NIRS called OAS “more progressive” than Social Security in the United States. Benefits are higher for low-income workers, and roughly one-third of benefits come from general revenue. Contributions aren’t tax deductible, but NIRS said contributors can get a tax credit at the lowest rate.

NIRS found that one of the challenges Canada is facing in its retirement system is that Canadians are working fewer years but have an increasingly longer retirement period they need to cover as a result of delayed entry into the work force, increases in life expectancy and a drop in the retirement age from 65 to 60.

Skaters on an Amsterdam canal. (Photo: AP)The Netherlands

The Netherlands does not use a general revenue scheme. It offers a payroll tax social security program, a “quasi-mandatory” workplace retirement plan and private savings. Voluntary employer-provided plans are available, but as in Australia, NIRS called those savings “unimportant.”

The combined employer-employee payroll tax is 17.9% with an annual ceiling of $43,400. Benefits begin at 65 and one month, with an increase to 67 in 2023. Benefits are determined based on how long workers have lived in the Netherlands.

Spending as a percentage of GDP was similar in the Netherlands to Canada, at 5.2% in 2000 and a projected 10% in 2050.

NIRS said that workplace plans in the Netherlands are only mandatory under industrywide agreements. Industries that have mandatory plans have some of the same benefits as Australian plans: economies of scale, fewer benefit losses for job changers and a high coverage rate of 80%.

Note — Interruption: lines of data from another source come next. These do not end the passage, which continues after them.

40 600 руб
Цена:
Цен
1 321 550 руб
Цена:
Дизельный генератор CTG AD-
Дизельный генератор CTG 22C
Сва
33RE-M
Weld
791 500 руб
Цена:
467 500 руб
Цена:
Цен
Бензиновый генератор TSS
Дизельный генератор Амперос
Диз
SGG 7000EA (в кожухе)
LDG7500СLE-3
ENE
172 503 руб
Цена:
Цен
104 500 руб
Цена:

Employers who aren’t part of an industry with mandatory plans can still choose to offer a corporate pension plan. Including those voluntary employer-sponsored plans, coverage increases to 95%.

The Netherlands also offers collective defined contribution plans that combine features of DB and DC plans. Benefits in those plans are based on workers’ career average earnings and how long they’ve participated. Employees and employers contribute, and contributions are tax-deductible.

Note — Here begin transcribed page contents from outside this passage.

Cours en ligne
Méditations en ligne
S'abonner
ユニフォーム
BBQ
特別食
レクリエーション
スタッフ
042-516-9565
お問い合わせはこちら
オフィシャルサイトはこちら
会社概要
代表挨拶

NIRS found that risk is shared in collective plans through risk pooling across workers and over time. Employers’ contribution rates are fixed. Higher rates can be negotiated to cover the cost of future benefits, a cost that is shared between employees and employers, but rates can’t be adjusted based on the plan’s funded status or returns achieved.

DB plans in the Netherlands are required to have a funding level of 105%. If they fall below that and can’t recover with increased employee contributions within three years, benefit levels are reduced. They’re also required to have a “buffer” in the event of a financial crisis, raising the minimum funded level on most plans to about 125%.